• Estratto del documento
Paolo Diacono e Erchemperto che, in tempi diversi, hanno illuminato gli eventi, i tempi, i luoghi e gli attori della Longobardia del nord e del sud erano longobardi e anche benedettini. Da questa appartenenza duale, al popolo barbaro invasore e alla Chiesa di Roma, dopo la conversione, operata da San Barbato, e l’abbandono del culto ofitico del serpente, si avvia l’integrazione dei vinti e dei vincitori ed è possibile registrare  lo splendore della Civilizzazione beneventana con Arechi II (758-787). E’ infatti il Monachesimo, Scuola di servizio divino, a introdurre alle sorgenti della Civiltà europea la “nuova cultura della Parola e del Lavoro” – Ora et Labora − e a generare la nuova, grandiosa realtà etico-politica del Medio Evo. Benedetto XVI, in un memorabile discorso al Collège des Bernardins nel 2008, rivolto agli intellettuali di Francia, spiegò che la motivazione dei fondatori della nuova cultura europea, i Monaci, nasceva dal desiderio di cercare Dio, quaerere Deum:  “Impegnarsi per trovare ciò che vale e permane sempre, trovare la vita stessa”.

• Compito assegnato 1
Secondo l'estratto sui Longobardi, chi operò la conversione che portò all'abbandono del culto ofitico del serpente?

• Dati in ingresso
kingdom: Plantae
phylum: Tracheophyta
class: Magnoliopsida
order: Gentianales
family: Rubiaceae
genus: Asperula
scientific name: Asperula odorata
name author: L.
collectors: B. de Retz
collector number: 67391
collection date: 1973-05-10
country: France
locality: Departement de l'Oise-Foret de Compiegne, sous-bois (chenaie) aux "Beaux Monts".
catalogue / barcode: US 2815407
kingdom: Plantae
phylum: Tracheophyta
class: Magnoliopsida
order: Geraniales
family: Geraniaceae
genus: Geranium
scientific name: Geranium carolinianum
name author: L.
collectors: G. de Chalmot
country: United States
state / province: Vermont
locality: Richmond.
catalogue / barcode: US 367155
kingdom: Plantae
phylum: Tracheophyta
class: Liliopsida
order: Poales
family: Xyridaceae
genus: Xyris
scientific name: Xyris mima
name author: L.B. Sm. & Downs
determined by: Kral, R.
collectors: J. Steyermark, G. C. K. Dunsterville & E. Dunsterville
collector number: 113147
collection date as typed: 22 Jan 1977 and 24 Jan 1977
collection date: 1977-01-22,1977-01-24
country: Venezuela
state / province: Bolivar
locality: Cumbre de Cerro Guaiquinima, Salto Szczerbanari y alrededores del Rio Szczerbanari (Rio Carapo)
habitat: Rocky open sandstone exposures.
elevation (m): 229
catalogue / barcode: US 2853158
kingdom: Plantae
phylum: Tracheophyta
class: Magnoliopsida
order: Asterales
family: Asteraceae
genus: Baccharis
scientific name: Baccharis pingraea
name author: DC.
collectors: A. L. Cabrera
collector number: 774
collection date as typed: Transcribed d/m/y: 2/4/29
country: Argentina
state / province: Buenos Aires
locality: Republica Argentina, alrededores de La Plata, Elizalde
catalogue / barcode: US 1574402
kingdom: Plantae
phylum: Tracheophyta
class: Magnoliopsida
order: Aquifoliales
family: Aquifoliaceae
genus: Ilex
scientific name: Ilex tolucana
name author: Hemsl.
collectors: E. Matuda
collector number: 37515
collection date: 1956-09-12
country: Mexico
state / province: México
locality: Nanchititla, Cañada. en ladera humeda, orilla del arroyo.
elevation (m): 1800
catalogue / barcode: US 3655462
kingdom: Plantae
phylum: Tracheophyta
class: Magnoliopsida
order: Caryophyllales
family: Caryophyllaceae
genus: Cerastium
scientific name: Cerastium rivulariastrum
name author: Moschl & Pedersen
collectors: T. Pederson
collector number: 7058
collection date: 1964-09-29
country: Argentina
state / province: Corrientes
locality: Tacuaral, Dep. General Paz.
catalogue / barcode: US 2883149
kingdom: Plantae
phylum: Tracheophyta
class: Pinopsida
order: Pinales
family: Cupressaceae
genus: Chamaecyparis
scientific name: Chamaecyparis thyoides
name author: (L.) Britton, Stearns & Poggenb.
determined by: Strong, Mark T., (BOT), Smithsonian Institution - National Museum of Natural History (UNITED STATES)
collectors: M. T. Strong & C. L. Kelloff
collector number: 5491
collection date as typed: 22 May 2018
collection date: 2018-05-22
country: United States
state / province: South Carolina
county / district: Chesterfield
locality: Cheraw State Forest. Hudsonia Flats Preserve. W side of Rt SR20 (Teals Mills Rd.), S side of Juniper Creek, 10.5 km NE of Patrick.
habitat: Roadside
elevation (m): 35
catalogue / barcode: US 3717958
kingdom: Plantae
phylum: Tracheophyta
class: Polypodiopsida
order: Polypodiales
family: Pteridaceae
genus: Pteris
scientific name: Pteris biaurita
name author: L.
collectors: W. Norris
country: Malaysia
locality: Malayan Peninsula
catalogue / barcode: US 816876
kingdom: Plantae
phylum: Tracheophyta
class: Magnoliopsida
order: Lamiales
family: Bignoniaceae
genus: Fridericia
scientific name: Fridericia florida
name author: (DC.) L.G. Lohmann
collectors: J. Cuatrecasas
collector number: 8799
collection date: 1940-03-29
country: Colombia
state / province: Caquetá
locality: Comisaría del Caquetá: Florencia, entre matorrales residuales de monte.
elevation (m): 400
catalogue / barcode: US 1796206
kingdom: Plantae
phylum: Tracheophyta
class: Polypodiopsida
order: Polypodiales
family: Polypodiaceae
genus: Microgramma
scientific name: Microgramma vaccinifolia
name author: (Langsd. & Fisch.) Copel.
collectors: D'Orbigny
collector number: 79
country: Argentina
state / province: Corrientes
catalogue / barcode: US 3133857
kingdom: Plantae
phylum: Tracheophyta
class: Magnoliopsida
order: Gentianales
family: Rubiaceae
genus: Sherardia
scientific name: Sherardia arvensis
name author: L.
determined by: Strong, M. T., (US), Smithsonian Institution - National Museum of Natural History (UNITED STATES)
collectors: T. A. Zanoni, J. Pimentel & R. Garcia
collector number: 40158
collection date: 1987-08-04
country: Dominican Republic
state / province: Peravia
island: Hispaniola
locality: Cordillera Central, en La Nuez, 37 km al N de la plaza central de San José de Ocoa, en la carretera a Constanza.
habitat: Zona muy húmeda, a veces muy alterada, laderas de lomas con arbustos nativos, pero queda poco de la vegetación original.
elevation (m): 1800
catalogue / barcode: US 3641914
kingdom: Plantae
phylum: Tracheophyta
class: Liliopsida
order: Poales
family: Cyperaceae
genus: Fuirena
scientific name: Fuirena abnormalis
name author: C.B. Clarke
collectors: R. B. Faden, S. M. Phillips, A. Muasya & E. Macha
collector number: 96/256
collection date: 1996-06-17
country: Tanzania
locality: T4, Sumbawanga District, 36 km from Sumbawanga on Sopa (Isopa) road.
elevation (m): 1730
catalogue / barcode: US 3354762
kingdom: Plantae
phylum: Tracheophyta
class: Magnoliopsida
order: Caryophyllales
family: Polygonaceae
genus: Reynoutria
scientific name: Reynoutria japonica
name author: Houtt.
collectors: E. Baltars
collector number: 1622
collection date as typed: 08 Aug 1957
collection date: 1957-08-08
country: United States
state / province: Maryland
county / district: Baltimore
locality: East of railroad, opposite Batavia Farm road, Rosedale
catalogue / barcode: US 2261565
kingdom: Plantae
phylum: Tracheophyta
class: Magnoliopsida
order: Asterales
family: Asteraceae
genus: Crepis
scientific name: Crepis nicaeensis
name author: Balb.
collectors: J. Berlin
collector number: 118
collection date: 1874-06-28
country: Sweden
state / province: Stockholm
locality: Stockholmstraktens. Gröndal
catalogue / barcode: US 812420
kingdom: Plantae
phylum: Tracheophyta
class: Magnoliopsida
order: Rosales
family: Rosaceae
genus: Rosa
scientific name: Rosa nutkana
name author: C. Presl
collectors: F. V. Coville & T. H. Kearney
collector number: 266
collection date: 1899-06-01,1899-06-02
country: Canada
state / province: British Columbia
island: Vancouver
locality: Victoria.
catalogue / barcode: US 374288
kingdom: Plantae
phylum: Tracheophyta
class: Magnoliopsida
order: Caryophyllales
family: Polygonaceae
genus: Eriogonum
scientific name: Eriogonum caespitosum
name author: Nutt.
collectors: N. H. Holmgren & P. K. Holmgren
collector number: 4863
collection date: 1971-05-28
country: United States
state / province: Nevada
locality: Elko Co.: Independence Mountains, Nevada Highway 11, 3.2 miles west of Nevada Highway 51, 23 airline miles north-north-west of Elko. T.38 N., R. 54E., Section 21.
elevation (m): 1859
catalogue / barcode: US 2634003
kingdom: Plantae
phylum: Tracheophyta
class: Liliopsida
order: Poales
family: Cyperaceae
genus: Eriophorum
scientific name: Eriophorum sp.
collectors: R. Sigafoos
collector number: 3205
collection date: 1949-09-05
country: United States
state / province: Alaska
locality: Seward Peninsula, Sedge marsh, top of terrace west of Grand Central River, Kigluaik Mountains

• Compito assegnato 2
Stampa tali e quali le righe dei dati sulle piante essiccate, dalla riga che contiene "order: Pinales" fino alla riga che contiene "scientific name: Sherardia arvensis", estremi compresi.

• Risposta 1
San Barbato.

• Risposta 2
order: Pinales
family: Cupressaceae
genus: Chamaecyparis
scientific name: Chamaecyparis thyoides
name author: (L.) Britton, Stearns & Poggenb.
determined by: Strong, Mark T., (BOT), Smithsonian Institution - National Museum of Natural History (UNITED STATES)
collectors: M. T. Strong & C. L. Kelloff
collector number: 5491
collection date as typed: 22 May 2018
collection date: 2018-05-22
country: United States
state / province: South Carolina
county / district: Chesterfield
locality: Cheraw State Forest. Hudsonia Flats Preserve. W side of Rt SR20 (Teals Mills Rd.), S side of Juniper Creek, 10.5 km NE of Patrick.
habitat: Roadside
elevation (m): 35
catalogue / barcode: US 3717958
kingdom: Plantae
phylum: Tracheophyta
class: Polypodiopsida
order: Polypodiales
family: Pteridaceae
genus: Pteris
scientific name: Pteris biaurita
name author: L.
collectors: W. Norris
country: Malaysia
locality: Malayan Peninsula
catalogue / barcode: US 816876
kingdom: Plantae
phylum: Tracheophyta
class: Magnoliopsida
order: Lamiales
family: Bignoniaceae
genus: Fridericia
scientific name: Fridericia florida
name author: (DC.) L.G. Lohmann
collectors: J. Cuatrecasas
collector number: 8799
collection date: 1940-03-29
country: Colombia
state / province: Caquetá
locality: Comisaría del Caquetá: Florencia, entre matorrales residuales de monte.
elevation (m): 400
catalogue / barcode: US 1796206
kingdom: Plantae
phylum: Tracheophyta
class: Polypodiopsida
order: Polypodiales
family: Polypodiaceae
genus: Microgramma
scientific name: Microgramma vaccinifolia
name author: (Langsd. & Fisch.) Copel.
collectors: D'Orbigny
collector number: 79
country: Argentina
state / province: Corrientes
catalogue / barcode: US 3133857
kingdom: Plantae
phylum: Tracheophyta
class: Magnoliopsida
order: Gentianales
family: Rubiaceae
genus: Sherardia
scientific name: Sherardia arvensis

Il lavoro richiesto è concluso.